- **TASK STATEMENT**: Exclude all pictures, then copy each of the records exactly as written.

- **RECORD EXCERPTS**:

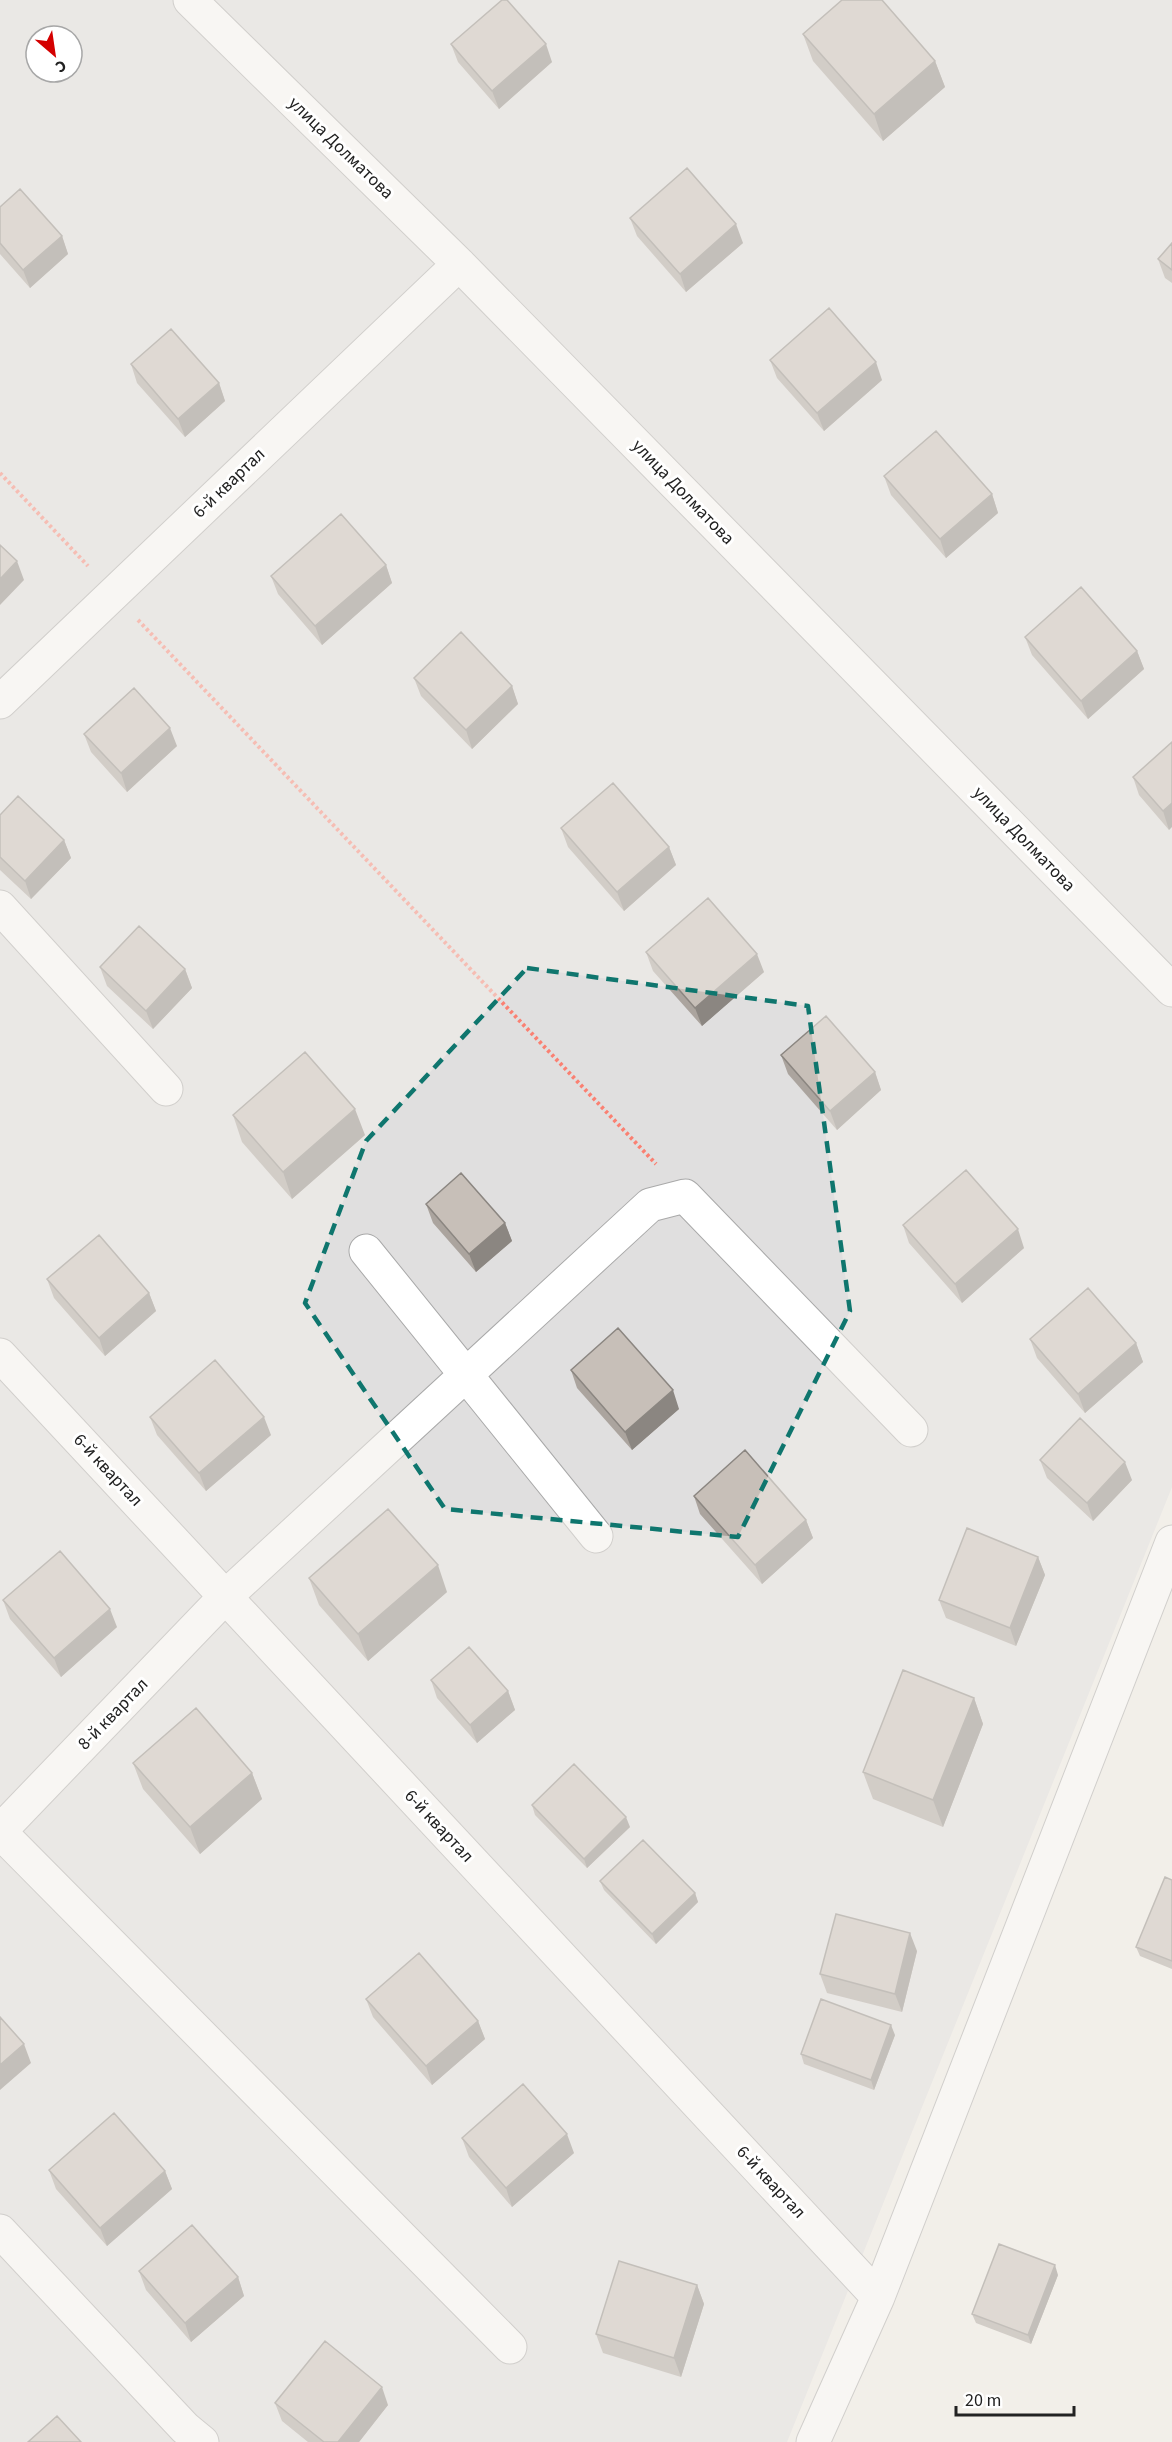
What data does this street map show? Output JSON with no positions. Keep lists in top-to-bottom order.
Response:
{
  "streets": {
    "street": ["улица Долматова", "6-й квартал", "8-й квартал"]
  },
  "crossings": [
    ["улица Долматова", "6-й квартал"],
    ["6-й квартал", "8-й квартал"]
  ],
  "scale_bar": "20 m",
  "north": "bottom right"
}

- **EXERCISE SOLUTION**:
What data does this street map show? Output JSON with no positions. Keep lists in top-to-bottom order.
Response:
{
  "streets": {
    "street": ["улица Долматова", "6-й квартал", "8-й квартал"]
  },
  "crossings": [
    ["улица Долматова", "6-й квартал"],
    ["6-й квартал", "8-й квартал"]
  ],
  "scale_bar": "20 m",
  "north": "bottom right"
}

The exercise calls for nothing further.